I’m drawn to writing around themes of displacement and migration because these stories exist in my histories and my family, but I’m resistant to the idea of being pinned down as an immigrant writer, or as someone who writes only about one thing. But also, I think it’s pretty ridiculous to imagine that writers who write about migration are all telling the same narrative. That’s just a way of silencing the multitude of stories that people are working hard to tell. The idea of home, for me, is complicated, as in there can be many homes and many kinds of homes – the home of now, the home of ancestry, the home of circumstance, the home you can’t revisit. So when I write about the idea of homeland, I’m trying to make space for those whose attachment to the homeland is fraught or uncertain and to complicate the idea of having a single identifiable place of belonging. The stories I write are the ones I feel I need to write, and part of this is about resisting stereotyped narratives and challenging the language we use to talk about otherness, while still calling on ideas of nostalgia and belonging that feel very real to me. What I’m trying to say here is that to write about an immigrant experience is also to write about a human experience, and this deserves not to be overlooked.
I understand that you are currently working on a novel; can you tell us a bit about it? In what ways does this novel converge towards or diverge away from your past works?
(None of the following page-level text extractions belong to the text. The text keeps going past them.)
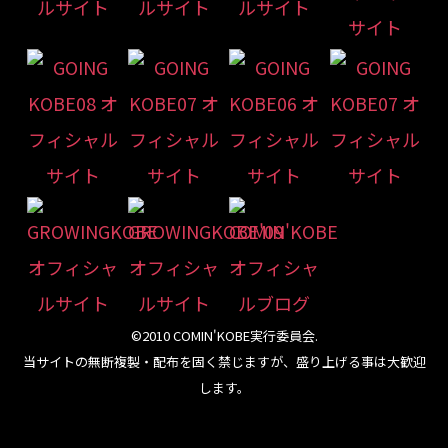
©2010 COMIN'KOBE実行委員会.
当サイトの無断複製・配布を固く禁じますが、盛り上げる事は大歓迎
します。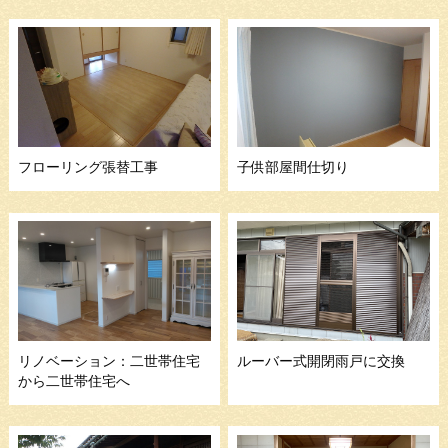
フローリング張替工事
子供部屋間仕切り
リノベーション：二世帯住宅
ルーバー式開閉雨戸に交換
から二世帯住宅へ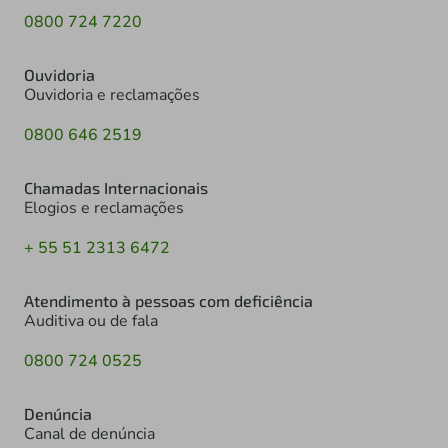
0800 724 7220
Ouvidoria
Ouvidoria e reclamações
0800 646 2519
Chamadas Internacionais
Elogios e reclamações
+ 55 51 2313 6472
Atendimento à pessoas com deficiência
Auditiva ou de fala
0800 724 0525
Denúncia
Canal de denúncia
I’ve been working on my novel for over a year now, which is exploring many of the themes found in “Exile.” The novel centers around a family within the Indo-Ugandan community, both in Kampala as well as in Canada as refugees after the 1972 Expulsion. Over several generations and countries, the novel is weaving together a portrait of a family fragmented by political upheaval and explores the ways we survive and love in spite of history. The major themes are in line with my previous works, because that’s what matters to me: it’s a story of dislocation and memory and tenderness within family. But because it’s a novel grounded in real histories of exile and resettlement, I’m taking very seriously the research and the lived experiences of the Indo-Ugandan refugee communities, which is an important divergence from my previous work. I’m also allowing myself to experiment a bit with form and perspective, but I think that’s all I’ll say here.